### Problem
Starting at the first line of the material and ending with the line that contains "country: Hungary", rewrite those lines with "scientific name" replaced by "species name" and everything else unchanged. Leave the pictures out of your answer.

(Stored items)
....................

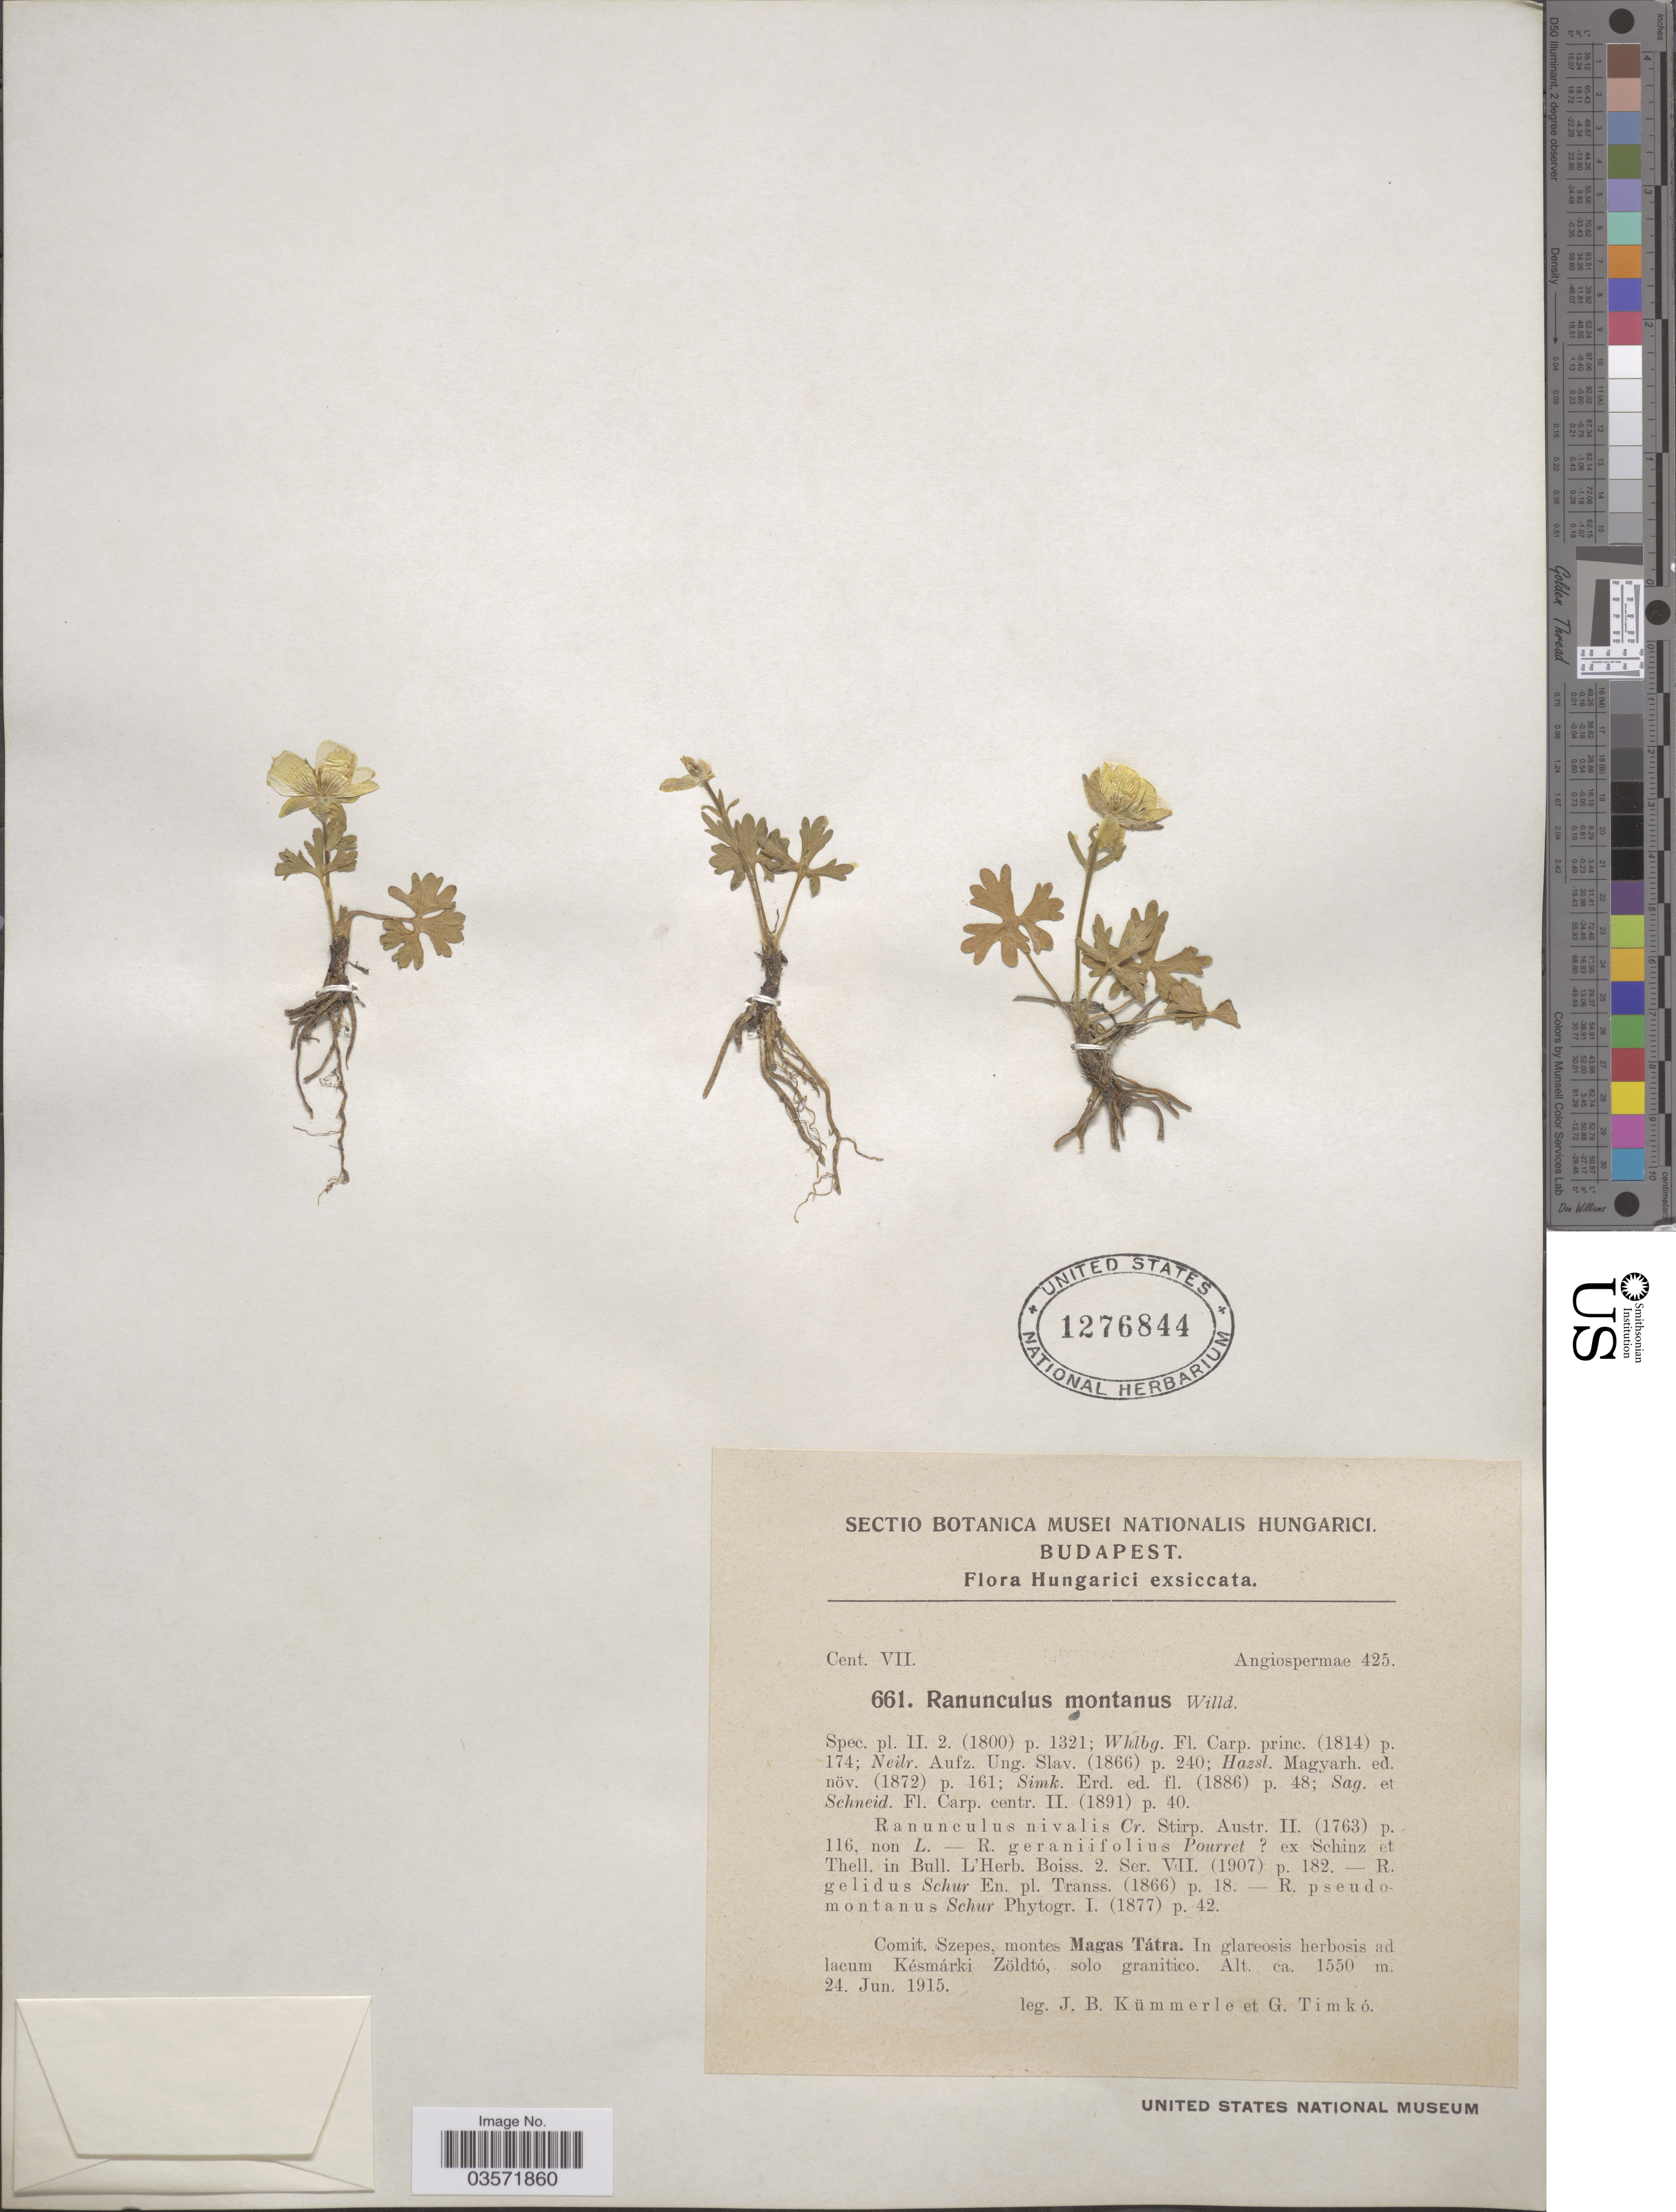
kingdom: Plantae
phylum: Tracheophyta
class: Magnoliopsida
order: Ranunculales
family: Ranunculaceae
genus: Ranunculus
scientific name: Ranunculus montanus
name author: Willd.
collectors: J. Kummerle & G. Timko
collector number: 661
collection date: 1915-06-24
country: Hungary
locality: Comit. Szepes, montes Magas Tátra. In glareosis herbosis ad lacum Késmárki Zöldtó.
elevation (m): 1550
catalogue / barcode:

....................

### Worked solution
kingdom: Plantae
phylum: Tracheophyta
class: Magnoliopsida
order: Ranunculales
family: Ranunculaceae
genus: Ranunculus
species name: Ranunculus montanus
name author: Willd.
collectors: J. Kummerle & G. Timko
collector number: 661
collection date: 1915-06-24
country: Hungary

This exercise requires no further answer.